+++ Quoted text +++
Rural locality in Odesa Oblast, Ukraine

Yosypivka (Йосипівка; until February 1, 1945, Іозефсталь; Юзефсталь; Josephsthal) is a village in Odesa Raion of Odesa Oblast in Ukraine. It belongs to Maiaky rural hromada, one of the hromadas of Ukraine. Until 2017, the village formed its own Selsoviet, which also included the village of Libental, formerly Liebenthal, and until 2020 it was located in Ovidiopol Raion. Since then, the village has been administratively part of the Mayaky rural hromada in the west of Odessa Raion.

== History ==
In 1792, these lands were allocated as a dacha to Major General Kislenskyi. However, the area was later transferred to German immigrants from Württemberg, Baden, Palatinate, Alsace, Silesia, Bohemia, Switzerland, Hungary, who founded the village of Josephsthal here in 1804. The village belonged to the Liebenthal colonist district of the Gros-Libenthal parish of the Odessa uezd of the Kherson Governorate.

In 1805, a Roman Catholic parish was founded here, the first pastor of which was Alois Lefleur. The Roman Catholic Church of Saint Joseph was built in 1806, and in 1832 it was thoroughly renovated and rebuilt. From 1832, the future bishop, Father Kasper Borovsky, worked as abbot in Josephsthal for several years. In 1809, a new parish school was founded at the church (the old one had existed since the founding of the village). By 1861, the old church had become unusable and a new one was built at the expense of the parishioners in its place. On September 2, 1862, the new church was consecrated by the auxiliary bishop of Tiraspol, Wincenty Lipski. As of 1886, this German colony had a population of 1,153 people, 121 households, and a Roman Catholic church and school. In 1896, the village was renamed Serhiyevka, in honor of the deceased brother of Nicholas II, Grand Duke Sergei Alexandrovich. This name lasted until 1917, after which the old name was returned.
+++ Data excerpt +++
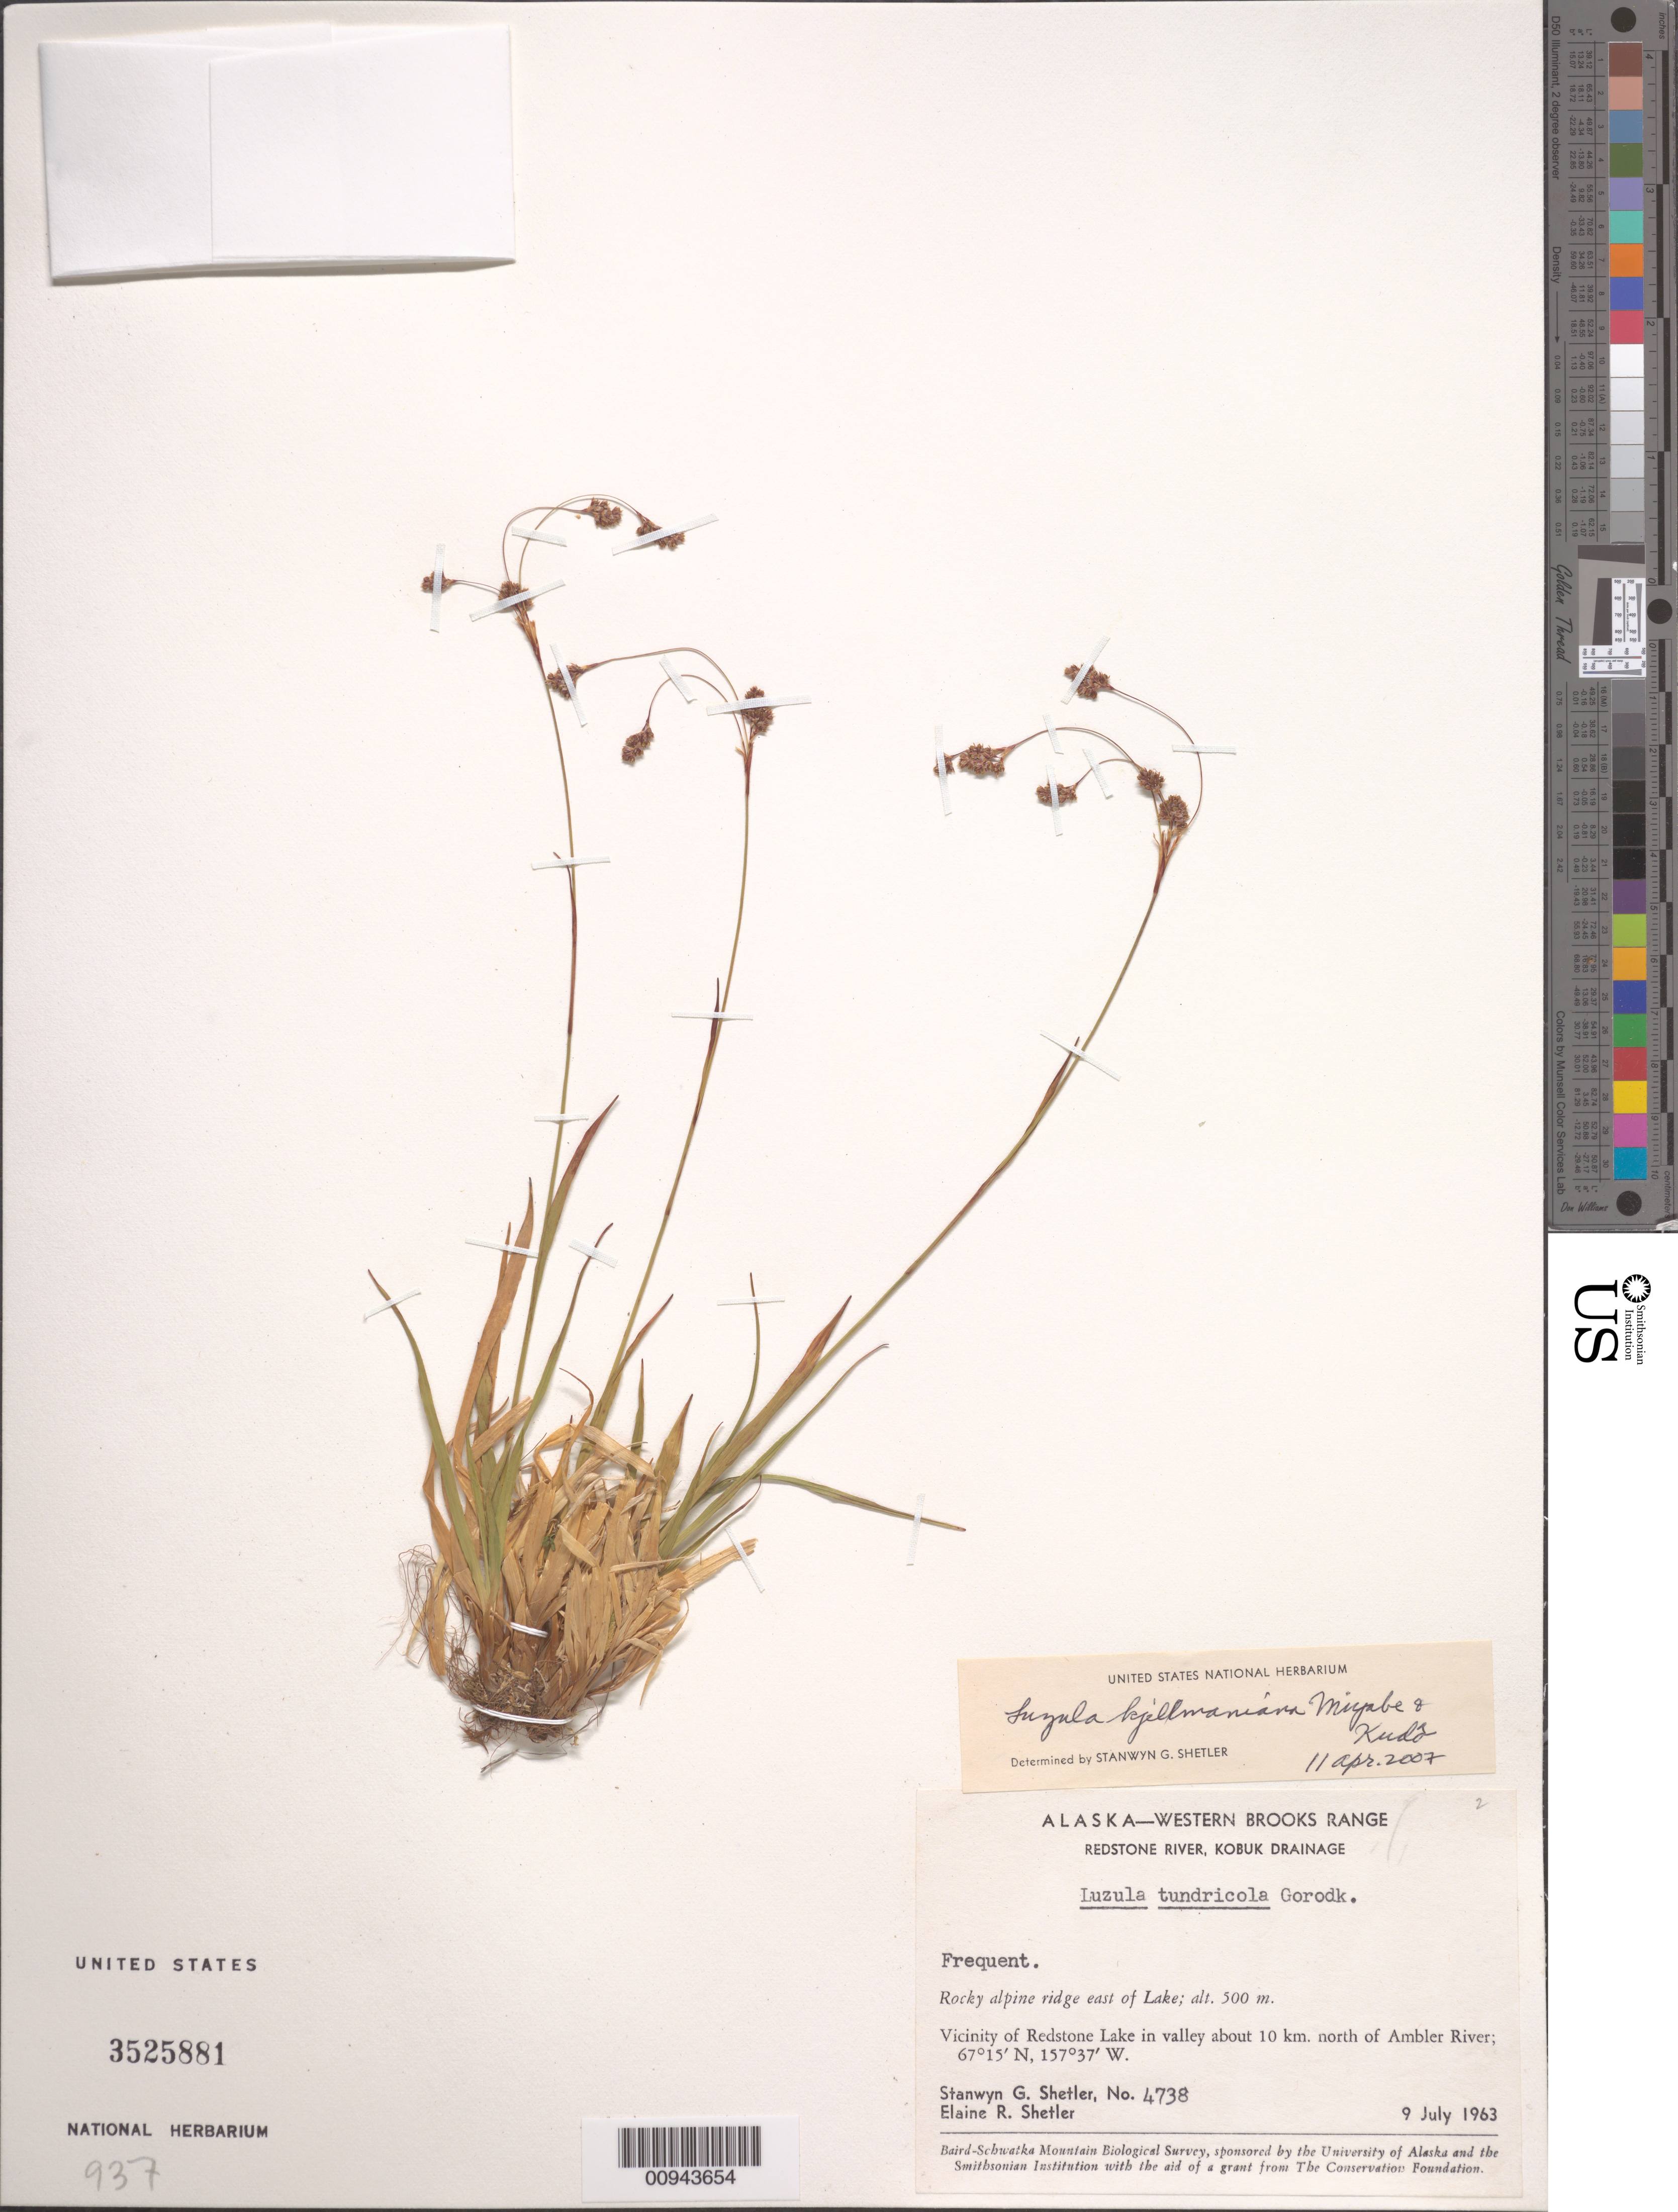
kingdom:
+++
**Directive**: Write out the passage about Yosypivka word for word, from "Rural locality in" up to and including "of Odessa Raion.".

**Task solution**:
Rural locality in Odesa Oblast, Ukraine

Yosypivka (Йосипівка; until February 1, 1945, Іозефсталь; Юзефсталь; Josephsthal) is a village in Odesa Raion of Odesa Oblast in Ukraine. It belongs to Maiaky rural hromada, one of the hromadas of Ukraine. Until 2017, the village formed its own Selsoviet, which also included the village of Libental, formerly Liebenthal, and until 2020 it was located in Ovidiopol Raion. Since then, the village has been administratively part of the Mayaky rural hromada in the west of Odessa Raion.